SUBSTACK DATA BREACH EXPOSES EMAILS AND PHONE NUMBERS This kind of breach headline illustrates what the Dark Web Report aimed to catch: identifiers circulating beyond the breached site. An alert that your email or phone number showed up in a leak gave users a moment to change passwords and tighten settings before opportunistic attackers tried logins elsewhere. Without that automatic scan, users need to be more proactive.
The Dark Web Report did not trace the origin of every compromise beyond naming the breached service when possible, so it was never a forensic tool. After an alert the responsibility fell to the account owner to change passwords, enable stronger authentication, and re-check linked services. With the report gone, those steps become the front line for responding to exposure.

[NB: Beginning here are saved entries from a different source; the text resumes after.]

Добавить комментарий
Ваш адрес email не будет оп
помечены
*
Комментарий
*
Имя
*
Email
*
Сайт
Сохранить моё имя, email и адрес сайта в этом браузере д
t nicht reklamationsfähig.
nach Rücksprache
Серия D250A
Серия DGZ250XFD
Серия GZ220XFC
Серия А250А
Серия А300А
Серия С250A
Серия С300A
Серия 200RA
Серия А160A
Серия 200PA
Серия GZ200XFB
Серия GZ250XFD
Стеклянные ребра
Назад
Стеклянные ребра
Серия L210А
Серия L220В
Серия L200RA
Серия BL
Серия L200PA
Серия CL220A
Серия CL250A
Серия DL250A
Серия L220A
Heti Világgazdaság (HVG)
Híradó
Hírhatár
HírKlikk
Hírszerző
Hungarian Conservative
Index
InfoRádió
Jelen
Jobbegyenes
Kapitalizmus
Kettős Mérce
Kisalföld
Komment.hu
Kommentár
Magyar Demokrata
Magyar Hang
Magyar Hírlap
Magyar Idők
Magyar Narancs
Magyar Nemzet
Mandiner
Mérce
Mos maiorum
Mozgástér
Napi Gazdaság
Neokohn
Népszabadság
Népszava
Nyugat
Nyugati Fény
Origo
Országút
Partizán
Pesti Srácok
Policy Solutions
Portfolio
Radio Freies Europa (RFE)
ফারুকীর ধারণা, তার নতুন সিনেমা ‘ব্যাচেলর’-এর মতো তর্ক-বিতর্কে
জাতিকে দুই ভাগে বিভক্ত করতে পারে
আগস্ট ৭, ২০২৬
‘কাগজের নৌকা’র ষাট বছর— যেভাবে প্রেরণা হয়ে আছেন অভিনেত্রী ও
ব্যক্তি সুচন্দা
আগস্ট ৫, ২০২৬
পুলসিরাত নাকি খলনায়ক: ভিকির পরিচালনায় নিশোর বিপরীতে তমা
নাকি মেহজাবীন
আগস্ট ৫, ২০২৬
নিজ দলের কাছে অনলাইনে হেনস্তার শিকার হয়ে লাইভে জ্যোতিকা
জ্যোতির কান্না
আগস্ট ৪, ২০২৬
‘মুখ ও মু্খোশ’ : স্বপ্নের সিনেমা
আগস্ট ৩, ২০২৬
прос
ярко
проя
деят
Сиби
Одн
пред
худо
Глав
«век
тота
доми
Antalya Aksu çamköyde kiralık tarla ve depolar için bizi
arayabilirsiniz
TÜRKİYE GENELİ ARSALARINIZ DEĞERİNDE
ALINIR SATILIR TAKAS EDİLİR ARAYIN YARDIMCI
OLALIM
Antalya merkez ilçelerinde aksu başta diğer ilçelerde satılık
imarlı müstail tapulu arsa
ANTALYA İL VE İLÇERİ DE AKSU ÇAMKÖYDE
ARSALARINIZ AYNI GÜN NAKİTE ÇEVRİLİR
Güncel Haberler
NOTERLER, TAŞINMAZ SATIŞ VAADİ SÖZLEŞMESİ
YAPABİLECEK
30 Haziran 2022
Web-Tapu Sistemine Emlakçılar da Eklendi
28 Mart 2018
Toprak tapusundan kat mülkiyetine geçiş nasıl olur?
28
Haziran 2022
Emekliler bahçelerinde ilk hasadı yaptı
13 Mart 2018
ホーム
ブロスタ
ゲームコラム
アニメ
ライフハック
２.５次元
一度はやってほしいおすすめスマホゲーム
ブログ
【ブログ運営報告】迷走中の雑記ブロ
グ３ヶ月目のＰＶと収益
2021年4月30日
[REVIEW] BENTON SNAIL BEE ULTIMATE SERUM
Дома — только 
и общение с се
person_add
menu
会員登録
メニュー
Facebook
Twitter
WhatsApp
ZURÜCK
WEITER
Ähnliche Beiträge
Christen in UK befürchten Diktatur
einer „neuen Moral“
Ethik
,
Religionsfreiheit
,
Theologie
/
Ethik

149 MILLION PASSWORDS EXPOSED IN MASSIVE CREDENTIAL LEAK Large credential dumps are routinely repackaged and resold on underground marketplaces, where search tools and bulk sets make it easy for criminals to find targets. Authorities shuttered some of those markets in 2025, highlighting that stolen personal data and credit card information are active commodities. Once data leaves the original breach it can spread widely, enabling credential stuffing and account takeovers across services.
Dark web alerts show a single moment when data appeared in a dump; they do not reveal whether that information was later sold or used in fraud. For everyday users the takeaway is simple: knowing a leak happened is useful, but it does not guarantee protection. Continuous monitoring and quick action reduce the window attackers can exploit.
THINK YOUR NEW YEAR’S PRIVACY RESET WORKED? THINK AGAIN If you relied on a one-time cleanup or a password reset and then assumed your exposure was fixed, think again. Identity and credential data can reappear in other collections, and attackers test leaked combinations against multiple services. Ongoing vigilance beats a single reset every time.
Dedicated identity protection services step into the gap left by Google’s removed scan by offering continuous monitoring of personal identifiers and credit-report alerts from major bureaus. Many packages also track a broader set of identifiers, monitor bank and credit accounts for suspicious activity, and include identity theft insurance to assist with recovery costs. These services are not bulletproof, but they can speed up detection and provide support when fraud occurs.
Practical steps you can take today include enabling two-factor authentication or passkeys everywhere possible, using a password manager to generate unique credentials, running Security Checkup periodically, and keeping credit monitoring in mind if you want broader alerting. The Dark Web Report is gone, but your exposure is not; staying proactive and using layered defenses makes it much harder for attackers to turn leaked data into a real loss.